The Overseas Development Council, in its annual assessment released yesterday, reported that "the longer the disparity continues, the more opportunities will be missed, the higher the costs will be to this country and the greater will be the risk of permanently losing the leadership role the United States has played for so long in international development cooperation."
Statements in the 248-page report and comments by ODC officials at a news conference suggested that the Reagan administration has made the situation worse by giving overwhelming and overriding priority to a narrow conception of "national security" centering on military competition, especially between the United States and the Soviet Union.
Saying he is both sad and angry, ODC Chairman Robert S. McNamara, former U.S. secretary of defense and recently retired president of the World Bank, said Reagan's recent decision to cut back on previously negotiated U.S. contributions to international development institutions is "contrary to U.S. national interests."
"We're leading to the rear" at a time when the United States should be giving strong positive direction to international assistance efforts, McNamara said.

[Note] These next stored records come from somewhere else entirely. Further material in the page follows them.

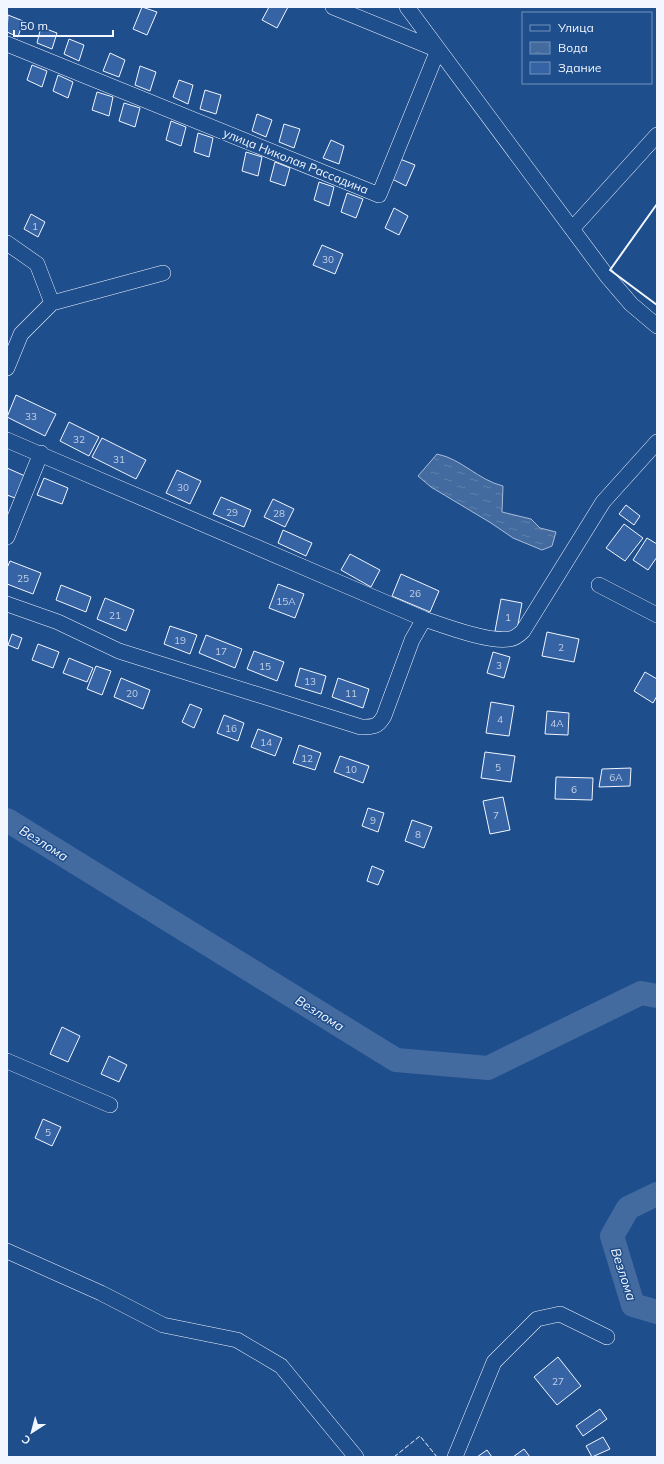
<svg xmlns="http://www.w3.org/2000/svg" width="664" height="1464" font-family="Mulish,sans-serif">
  <defs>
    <pattern id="water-ripples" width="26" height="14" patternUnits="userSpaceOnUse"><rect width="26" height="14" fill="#446ba0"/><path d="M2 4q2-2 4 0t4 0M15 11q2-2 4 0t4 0" fill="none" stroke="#5f81ae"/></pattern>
  </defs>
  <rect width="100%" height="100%" fill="#1f4e8c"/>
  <!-- water -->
  <path fill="url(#water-ripples)" stroke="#a8bbd7" d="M437,454C462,459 478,480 503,486L502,512L531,519L540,528L556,532L552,546L542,550L513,538L491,523L431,487L418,476Z"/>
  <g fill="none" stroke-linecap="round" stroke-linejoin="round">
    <!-- river -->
    <path stroke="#446ba0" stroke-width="24" d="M7,820L396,1060L488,1068L641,993L657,996
      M657,1194L628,1208L612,1236L633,1305L657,1312"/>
  </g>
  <!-- building -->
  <path fill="#3563a3" stroke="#f2f6ff" d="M142,7L157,12L147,35L133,29Z
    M269,7H288L277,28L262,20Z
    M8,15L23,21L18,37L7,32Z
    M41,27L57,33L52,49L37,43Z
    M69,39L84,45L79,61L64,54Z
    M110,53L125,60L119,77L103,71Z
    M32,65L47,71L42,87L27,80Z
    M140,66L156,72L150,91L135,85Z
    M58,75L73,82L68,98L53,91Z
    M179,80L193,85L188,104L173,97Z
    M205,90L221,95L216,114L200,109Z
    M97,92L113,97L109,116L92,110Z
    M124,103L140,108L135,127L119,121Z
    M257,114L272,120L266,137L252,131Z
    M171,121L186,127L181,146L166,140Z
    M284,124L300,129L294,148L279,142Z
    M198,133L213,138L209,157L194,152Z
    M331,140L344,146L339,164L323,158Z
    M246,152L262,157L258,176L242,171Z
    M400,159L415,165L406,186L392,179Z
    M275,162L290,168L285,186L270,181Z
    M319,182L334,187L329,206L314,200Z
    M347,193L363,199L356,218L341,212Z
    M394,208L408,216L399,235L385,228Z
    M31,214L45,222L38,237L24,229Z
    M322,245L343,254L335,274L313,265Z
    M16,395L56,414L45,436L7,417Z
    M69,422L99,437L89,456L60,441Z
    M102,438L146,460L136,479L92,457Z
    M7,468L25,476L15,498L7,495Z
    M177,470L201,481L190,504L166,493Z
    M44,478L68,488L62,504L37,495Z
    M221,497L251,510L244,527L213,514Z
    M273,499L294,509L285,527L264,517Z
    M626,505L640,516L634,525L619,514Z
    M624,524L643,538L625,561L606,548Z
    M283,530L312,543L306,556L278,543Z
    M647,538L657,544V557L648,570L633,560Z
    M350,554L380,570L371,587L341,570Z
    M10,561L41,573L33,594L7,584V568Z
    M401,574L439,591L430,612L392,596Z
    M278,584L304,594L295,618L269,608Z
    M61,585L91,597L86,612L56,600Z
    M105,598L134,610L126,631L97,619Z
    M501,599L522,603L516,635L495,631Z
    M170,626L197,635L190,654L164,644Z
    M547,632L579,639L574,662L542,656Z
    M12,634L22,638L18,649L8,645Z
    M206,635L242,649L235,668L199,653Z
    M38,644L59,652L53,668L32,660Z
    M254,651L284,662L277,681L247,669Z
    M493,652L510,657L504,678L487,673Z
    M69,658L93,668L87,682L63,673Z
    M96,666L111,671L102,695L87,689Z
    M300,668L326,676L321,694L295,686Z
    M645,672L657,679V696L653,703L634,691Z
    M121,678L150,690L143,709L114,697Z
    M338,678L369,689L363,708L332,697Z
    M491,702L514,706L509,736L486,733Z
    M190,704L202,709L194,728L182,722Z
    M547,711L569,713L568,735L545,734Z
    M224,715L244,723L238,741L217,733Z
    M258,729L282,738L275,756L251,747Z
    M299,745L321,753L315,770L293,763Z
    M485,752L515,756L511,782L481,778Z
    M340,756L369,766L363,783L334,772Z
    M631,768L630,786L599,787L602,769Z
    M556,777L593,778L592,800L555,799Z
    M503,797L510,830L490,834L483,801Z
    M368,808L384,813L378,832L362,826Z
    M412,820L432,827L424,848L405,841Z
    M372,866L384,871L378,885L367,881Z
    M62,1027L80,1036L68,1062L50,1054Z
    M109,1056L127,1065L119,1082L101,1074Z
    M43,1119L61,1127L52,1146L35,1138Z
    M558,1357L581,1386L557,1405L534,1377Z
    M600,1409L607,1419L583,1436L576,1426Z
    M603,1437L610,1449L592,1457L586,1446Z
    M524,1449L530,1457H513Z
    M487,1450L492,1457H477Z"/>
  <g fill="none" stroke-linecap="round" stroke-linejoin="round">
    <!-- minor casing -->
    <g stroke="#f2f6ff" stroke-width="16">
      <path id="minor" d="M407,7L607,276L631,304L657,326
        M7,44L379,195L438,50L333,7
        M572,229L657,135
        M7,243L37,264L52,303
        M7,368L21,334L52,303L163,273
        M7,440L424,619C445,626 490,643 510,639C515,638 519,635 523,631L603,502L657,442
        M7,537L41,453
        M599,585L657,615
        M7,604L58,622L119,651L361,727C373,727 378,727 384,716L412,640L424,619
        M7,1061L110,1105
        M7,1251L101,1293L163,1325L237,1340L281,1366L356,1457
        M455,1457L494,1362L537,1319L560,1314L607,1337"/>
    </g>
    <!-- minor -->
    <use href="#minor" stroke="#1f4e8c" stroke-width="15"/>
    <!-- fence -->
    <path stroke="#f2f6ff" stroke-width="1" stroke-dasharray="5 2" stroke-linecap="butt" d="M394,1457L420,1436L437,1457"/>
    <!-- wall -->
    <path stroke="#f2f6ff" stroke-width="2" d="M657,204L610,270L657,305"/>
  </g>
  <g text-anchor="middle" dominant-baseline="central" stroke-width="3" stroke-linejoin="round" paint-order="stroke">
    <!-- number labels -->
    <g font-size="10" fill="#c3d1e8">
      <text x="35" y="226">1</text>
      <text x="328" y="259">30</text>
      <text x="31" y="416">33</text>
      <text x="79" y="439">32</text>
      <text x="119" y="459">31</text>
      <text x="183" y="487">30</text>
      <text x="232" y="512">29</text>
      <text x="279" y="513">28</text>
      <text x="23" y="578">25</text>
      <text x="415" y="593">26</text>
      <text x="286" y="601">15А</text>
      <text x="115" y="615">21</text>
      <text x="508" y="617">1</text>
      <text x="180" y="640">19</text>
      <text x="561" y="647">2</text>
      <text x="221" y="651">17</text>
      <text x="499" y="665">3</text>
      <text x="265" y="666">15</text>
      <text x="310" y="681">13</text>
      <text x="132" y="693">20</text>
      <text x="351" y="693">11</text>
      <text x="500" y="719">4</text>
      <text x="557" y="723">4А</text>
      <text x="231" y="728">16</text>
      <text x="266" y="742">14</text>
      <text x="307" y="758">12</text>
      <text x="498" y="767">5</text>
      <text x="351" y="769">10</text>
      <text x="616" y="777">6А</text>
      <text x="574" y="789">6</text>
      <text x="496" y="815">7</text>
      <text x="373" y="820">9</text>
      <text x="418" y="834">8</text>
      <text x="48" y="1132">5</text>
      <text x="558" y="1381">27</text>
    </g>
    <!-- street labels -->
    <g font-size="12" fill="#f2f6ff" stroke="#1f4e8c">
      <text transform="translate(296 161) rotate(22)">улица Николая Рассадина</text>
    </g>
    <!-- water labels -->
    <g font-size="13" font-style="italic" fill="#f2f6ff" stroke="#1f4e8c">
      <text transform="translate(44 843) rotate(32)">Везлома</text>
      <text transform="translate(320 1013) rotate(32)">Везлома</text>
      <text transform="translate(624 1274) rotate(72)">Везлома</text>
    </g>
  </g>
  <!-- border -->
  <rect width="664" height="1464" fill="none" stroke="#f2f6ff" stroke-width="16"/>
  <!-- legend -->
  <rect x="522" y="12" width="130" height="72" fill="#1f4e8c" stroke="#7391ba"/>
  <rect x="530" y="25" width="20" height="6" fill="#1f4e8c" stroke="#7391ba"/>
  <text x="558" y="32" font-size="12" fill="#f2f6ff">Улица</text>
  <rect x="530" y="42" width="20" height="12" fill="url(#water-ripples)" stroke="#7391ba"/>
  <text x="558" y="52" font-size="12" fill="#f2f6ff">Вода</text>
  <rect x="530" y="62" width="20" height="12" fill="#3563a3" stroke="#7391ba"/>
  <text x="558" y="72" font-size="12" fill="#f2f6ff">Здание</text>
  <!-- north arrow -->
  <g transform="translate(32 1432) rotate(216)" stroke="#1f4e8c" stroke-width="3" paint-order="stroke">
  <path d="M0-3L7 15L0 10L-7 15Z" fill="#f2f6ff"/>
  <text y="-6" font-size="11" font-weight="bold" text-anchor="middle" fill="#f2f6ff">С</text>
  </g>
  <!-- scale -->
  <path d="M14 30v6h99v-6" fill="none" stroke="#f2f6ff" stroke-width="2"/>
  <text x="20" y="30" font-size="12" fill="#f2f6ff" stroke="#1f4e8c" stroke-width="3" paint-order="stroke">50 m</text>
</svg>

McNamara said he gives the Reagan administration "very high marks" for defense of international trade against protectionism, thus providing important financial backing to a relatively small group of "middle-income" developing countries. But he gave "very low marks" to the administration for failing to address the problems of low-income developing countries, which comprise most of the world's population.
Expressing skepticism that the Reagan administration's private enterprise approach can aid the truly poor countries, McNamara said, "I don't have one dollar of my private funds invested in Bangladesh."
The ODC report tends to refute the common American belief that the United States has been ahead of its allies in carrying the burden of economic aid to the developing world. The report said official development aid from other advanced nations has been rising in real terms while that of the United States has not been keeping up with inflation, even before the Reagan administration took office.
According to a table in the report, the $7.1 billion spent by the United States on overseas development aid in 1980 was less than Americans spent that year on being groomed. Combined spending in barbershops, beauty parlors, bath services and health clubs was listed at $8.3 billion. Spending for alcoholic beverages was more than five times higher, at $42 billion.
A section of the report by Roger D. Hansen of the Johns Hopkins School of Advanced International Studies challenged the validity of the administration and public belief that rebuilding U.S. military power, especially in relation to the Soviet Union, will lead to reassertion of American control over international events.
Hansen said that both the United States and the Soviet Union will find it increasingly difficult to use military force effectively in the developing world. The report suggested that the military factor is exaggerated in U.S. thinking about the Third World, while the economic and political aspects are grossly undervalued.
According to the ODC report, the developing countries as a group have become a major market for U.S. exports and increasingly important suppliers of raw materials for American industry. They have also become major borrowers from U.S. commercial banks and a large factor in the fortunes of the international economy.
The political importance of the developing countries, including the role of several Third World leadership nations, also has become increasingly important, the report said.